Step 4: Run analysis

Descriptive statistics

Only 10 of the 61 participants in the hypothetical condition chose to exchange contact information with the unattractive potential date (16%). In contrast, 26 of the 71 participants in the real condition chose to exchange contact information (37%).

# reproduce the above results here
d %>%
  filter(is.na(exchangeinfo)==FALSE, is.na(condition)==FALSE) %>%
  mutate(
    exchangeinfo = as.numeric(as.character(factor(ifelse(exchangeinfo==1,1,0)))),
    condition = factor(ifelse(condition == 0, 0, 1), levels = 0:1, labels = c("hypothetical", "real"))
  ) %>%
  group_by(condition)  %>%
  summarise(proportion = mean(exchangeinfo))
## # A tibble: 2 × 2
##   condition    proportion
##   <fct>             <dbl>
## 1 hypothetical      0.164
## 2 real              0.366

Data reproduced showing 16% of participants in hypothetical exchanging contact infromation with unattractive poential date, and 37% of participants in real condition chose ot exchange contact information.

Inferential statistics

A chi-square test of independence indicated that participants were significantly less likely to reject the unattractive potential date in the real condition compared with the hypothetical condition, X^2(1, N = 132) = 6.77, p = .009.

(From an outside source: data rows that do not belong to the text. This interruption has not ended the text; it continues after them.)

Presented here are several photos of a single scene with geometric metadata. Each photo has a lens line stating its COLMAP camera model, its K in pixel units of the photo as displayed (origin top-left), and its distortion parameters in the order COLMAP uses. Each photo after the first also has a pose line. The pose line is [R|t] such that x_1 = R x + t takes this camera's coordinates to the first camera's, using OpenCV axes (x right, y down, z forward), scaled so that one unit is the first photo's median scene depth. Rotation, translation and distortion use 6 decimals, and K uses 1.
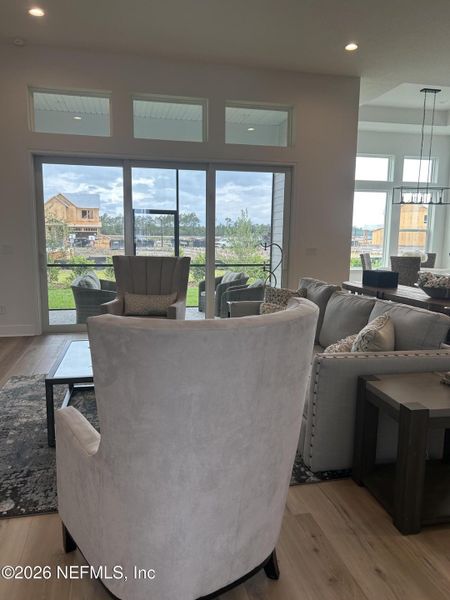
lens RADIAL K [[451.8, 0, 225.7], [0, 451.8, 302.5], [0, 0, 1]] dist [0.044355, -0.047725]
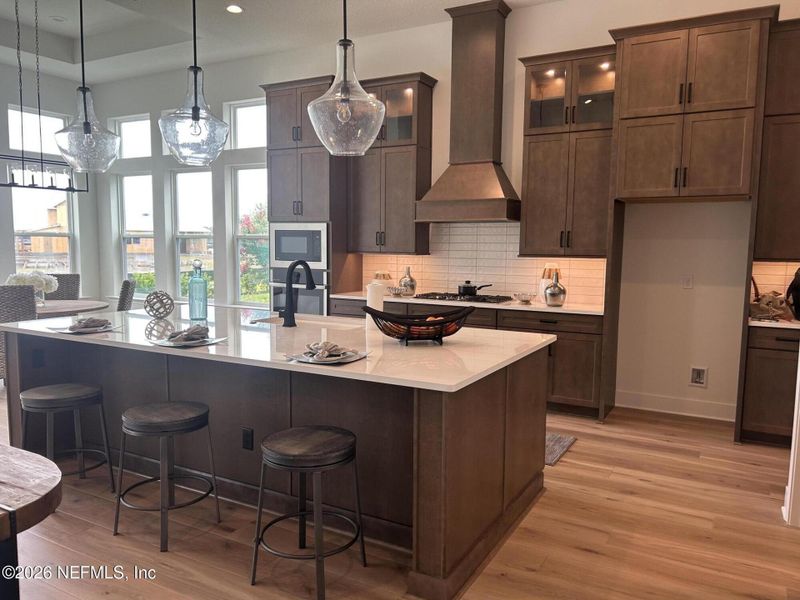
lens RADIAL K [[602.4, 0, 405.1], [0, 602.4, 305.3], [0, 0, 1]] dist [0.044355, -0.047725]
pose [[0.658452, -0.078831, 0.748483, 0.196381], [0.106541, 0.994248, 0.010989, -0.042855], [-0.745044, 0.072508, 0.663063, 0.228313]]
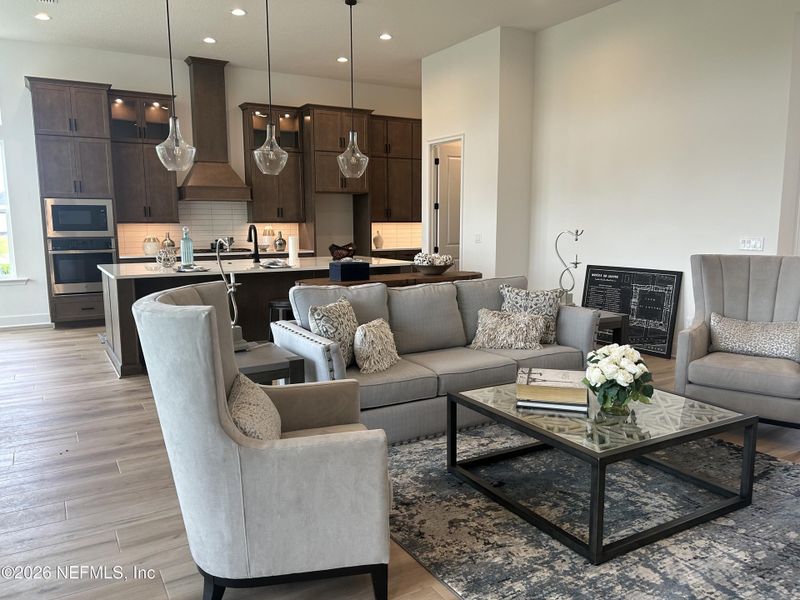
lens RADIAL K [[602.4, 0, 399.9], [0, 602.4, 301.3], [0, 0, 1]] dist [0.044355, -0.047725]
pose [[-0.316599, -0.140839, 0.938046, -0.465300], [0.137993, 0.971557, 0.192444, -0.125704], [-0.938468, 0.190371, -0.288160, 0.753137]]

# reproduce the above results here
d_new = d %>%
  filter(is.na(exchangeinfo)==FALSE, is.na(condition)==FALSE) %>%
  mutate(
    exchangeinfo = as.numeric(as.character(factor(ifelse(exchangeinfo==1,1,0)))),
    condition = factor(ifelse(condition == 0, 0, 1), levels = 0:1, labels = c("hypothetical", "real"))
  )
 

chisq.test(table(d_new$exchangeinfo, d_new$condition))
## 
##  Pearson's Chi-squared test with Yates' continuity correction
## 
## data:  table(d_new$exchangeinfo, d_new$condition)
## X-squared = 5.786, df = 1, p-value = 0.01615

This failed to reproduce the results, getting an X^2 of 5.786 and p=0.016

Step 5: Reflection

Were you able to reproduce the results you attempted to reproduce? If not, what part(s) were you unable to reproduce?

I was able to reproduce the descriptive statistics however the inferential statistics did not reproduce.

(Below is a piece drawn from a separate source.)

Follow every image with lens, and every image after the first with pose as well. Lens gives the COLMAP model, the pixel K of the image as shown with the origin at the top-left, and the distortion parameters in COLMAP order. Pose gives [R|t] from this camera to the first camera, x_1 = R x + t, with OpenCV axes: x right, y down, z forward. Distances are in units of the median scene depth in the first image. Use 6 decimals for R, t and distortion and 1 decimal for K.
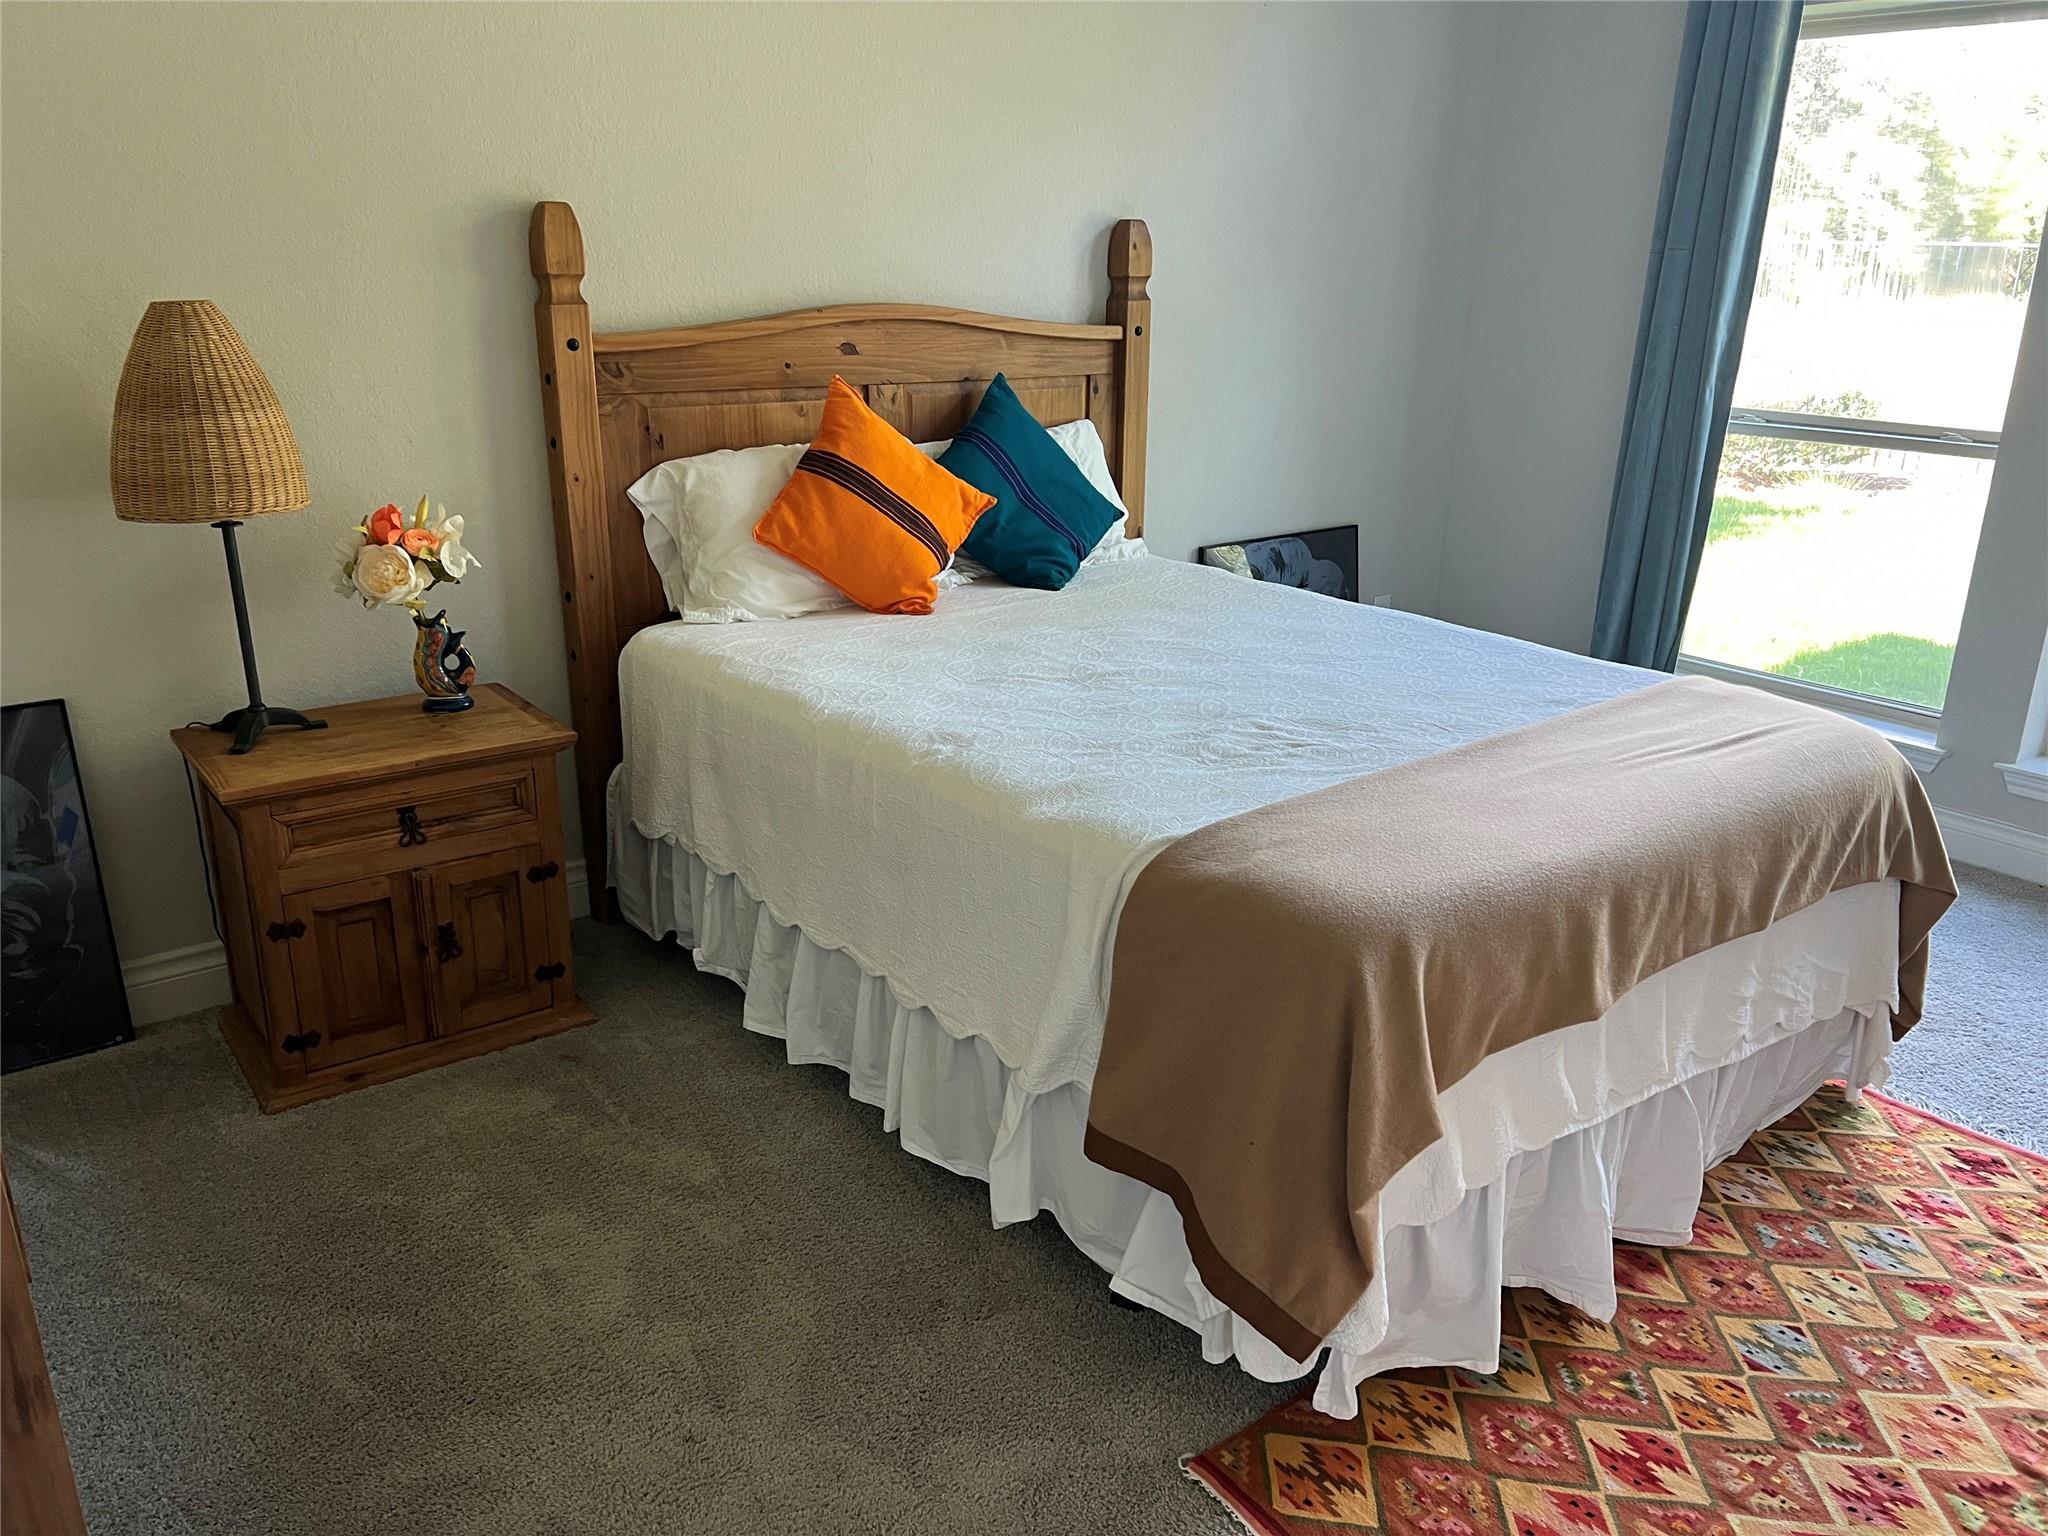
lens RADIAL K [[1533.4, 0, 1015.3], [0, 1533.4, 771.5], [0, 0, 1]] dist [0.041336, -0.031335]
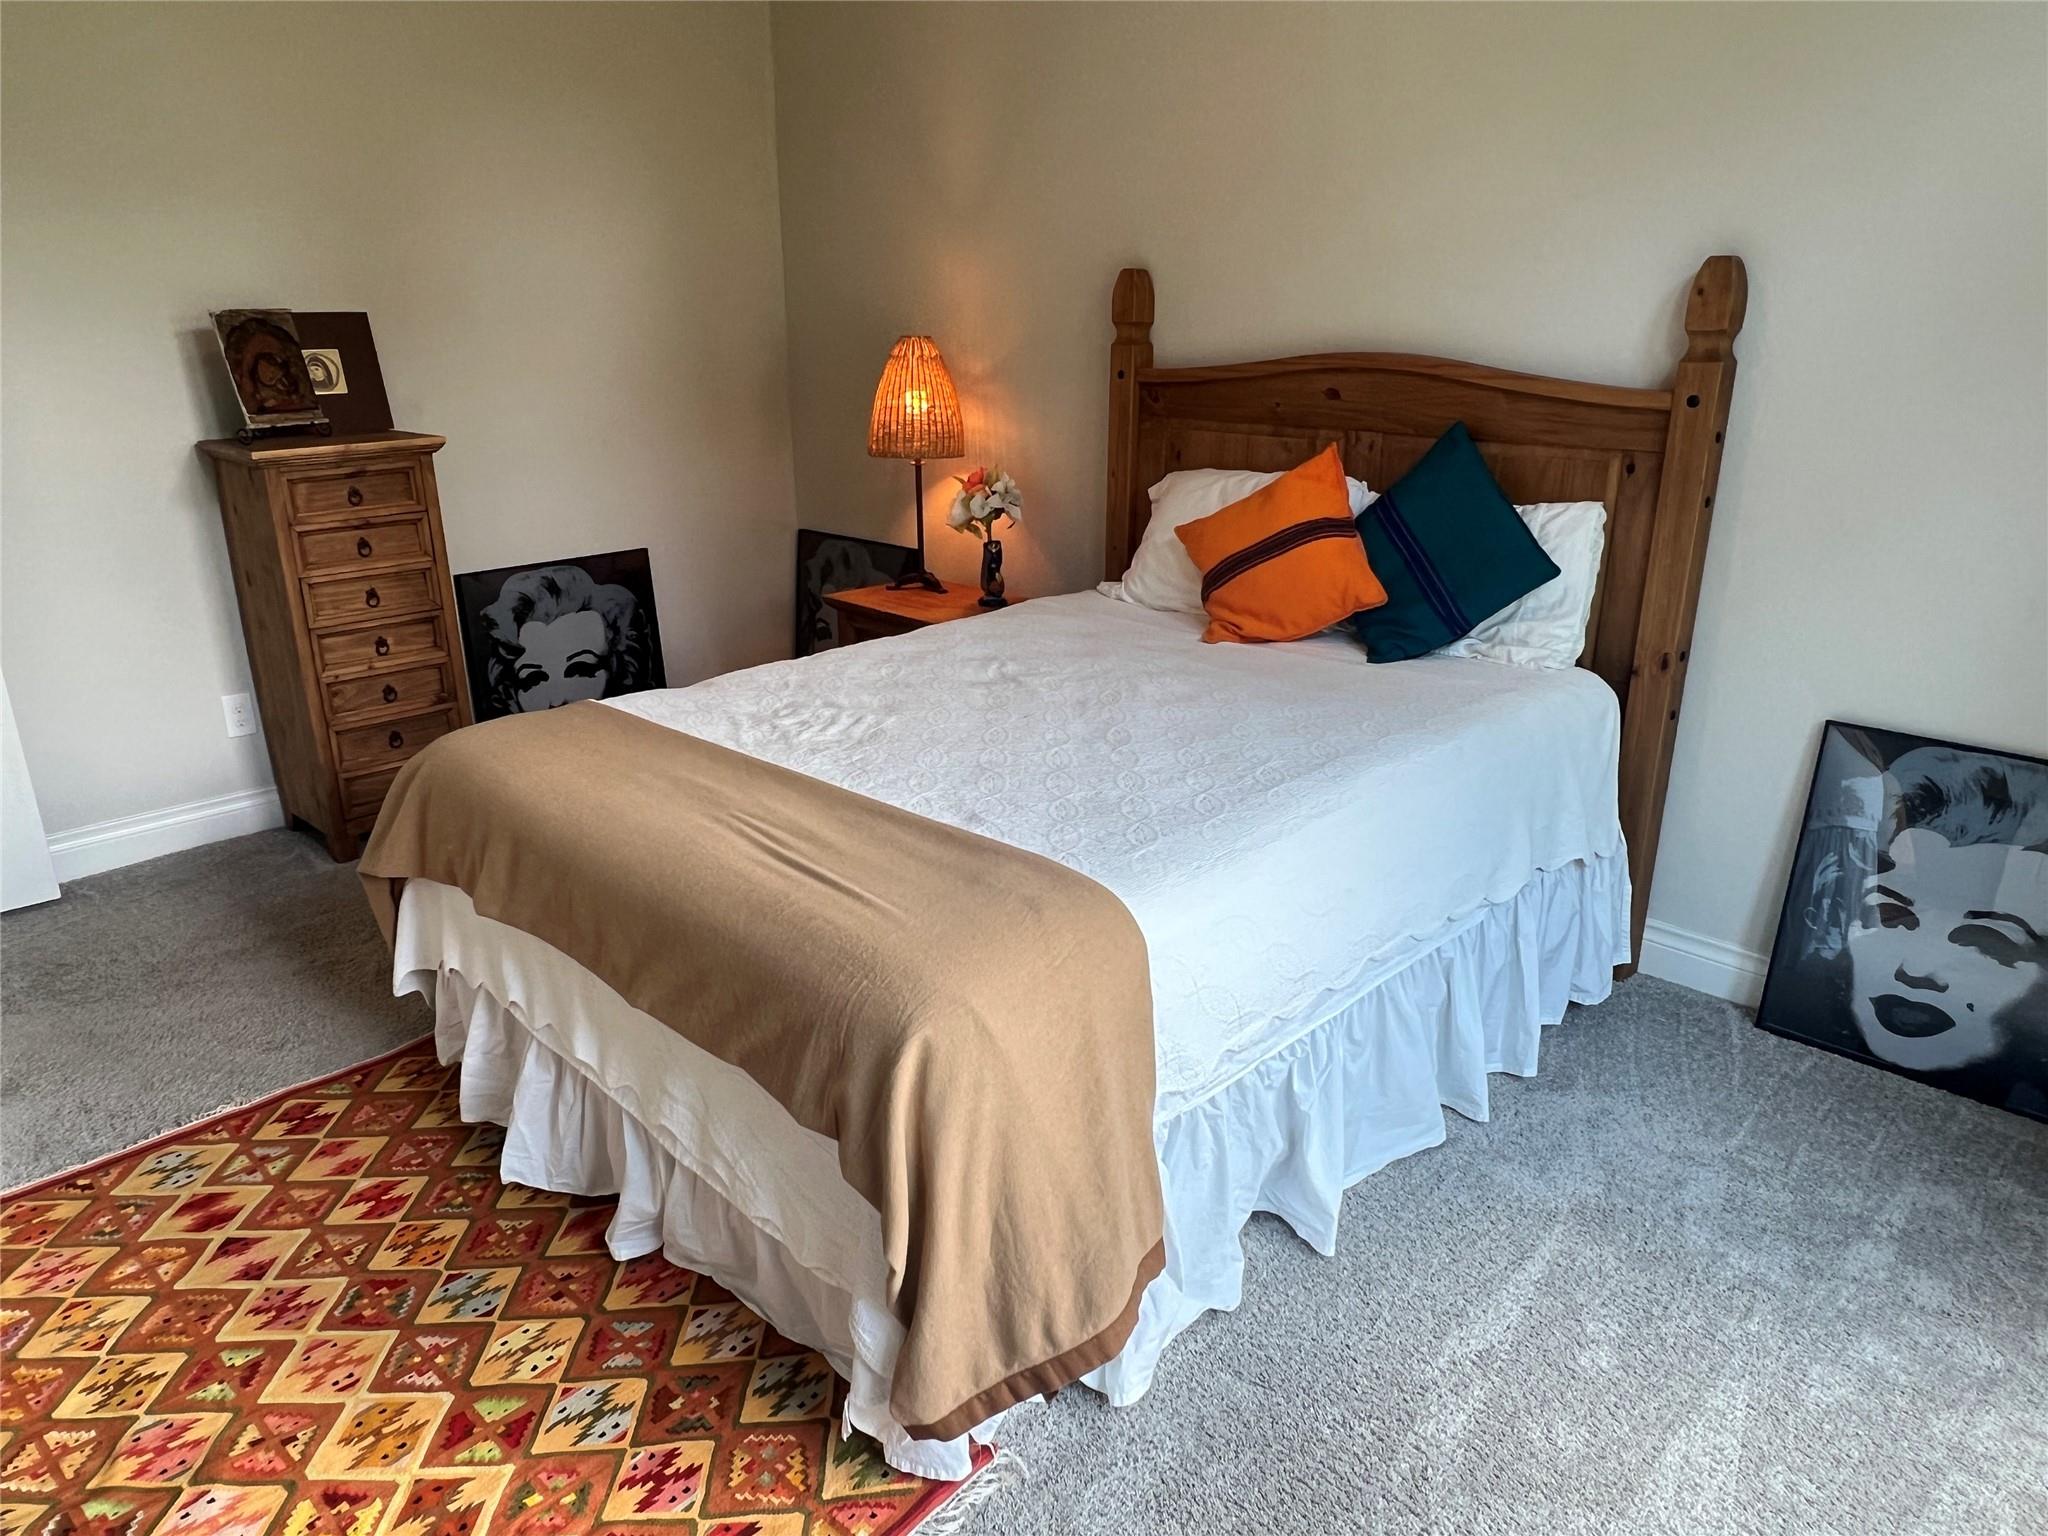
lens RADIAL K [[1384.9, 0, 1014.9], [0, 1384.9, 772.7], [0, 0, 1]] dist [0.025411, 0.005546]
pose [[0.120933, 0.315847, -0.941072, 1.293534], [-0.312564, 0.911923, 0.265897, -0.339795], [0.942167, 0.261989, 0.209004, 1.008426]]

How difficult was it to reproduce your results?

This was faily straight forward to interpret the data as it was well organized.

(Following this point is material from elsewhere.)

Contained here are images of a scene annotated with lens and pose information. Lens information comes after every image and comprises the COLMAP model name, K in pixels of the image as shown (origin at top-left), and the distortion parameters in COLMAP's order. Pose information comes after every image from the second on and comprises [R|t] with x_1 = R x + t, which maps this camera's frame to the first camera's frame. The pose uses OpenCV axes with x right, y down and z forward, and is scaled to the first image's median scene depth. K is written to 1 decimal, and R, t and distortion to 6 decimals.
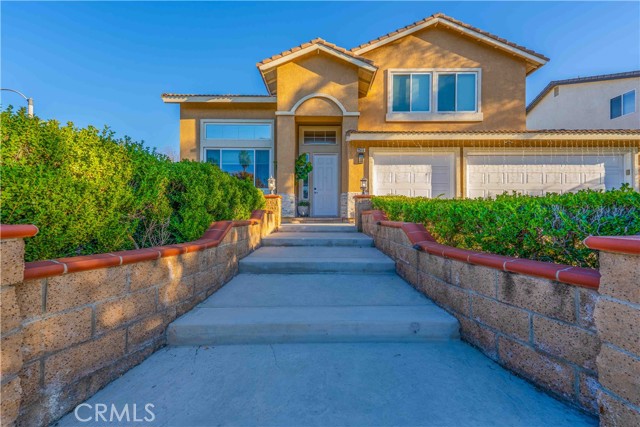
lens RADIAL K [[254.0, 0, 318.9], [0, 254.0, 214.0], [0, 0, 1]] dist [0.030921, -0.002701]
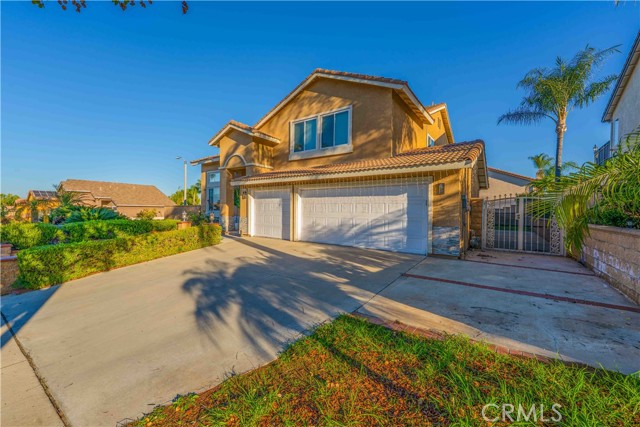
lens RADIAL K [[254.0, 0, 318.6], [0, 254.0, 213.7], [0, 0, 1]] dist [0.030921, -0.002701]
pose [[0.817713, 0.004747, -0.575607, 1.169674], [0.000199, 0.999964, 0.008529, -0.107802], [0.575626, -0.007089, 0.817682, 0.020965]]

What aspects made it difficult? What aspects made it easy?

Difficult aspects was mainly in the labels/values they chose for the data. For instance condition for hypothetical was 0 and real was 1, which was not a problem, however, exchange info, they used 1 for yes, and 2 for no, requiring me to change to data to something more suitable, like True False (or their respective numerical values 1 and 0) which I needed in order to compute the statistics like mean/proportion and the X^2 statistic.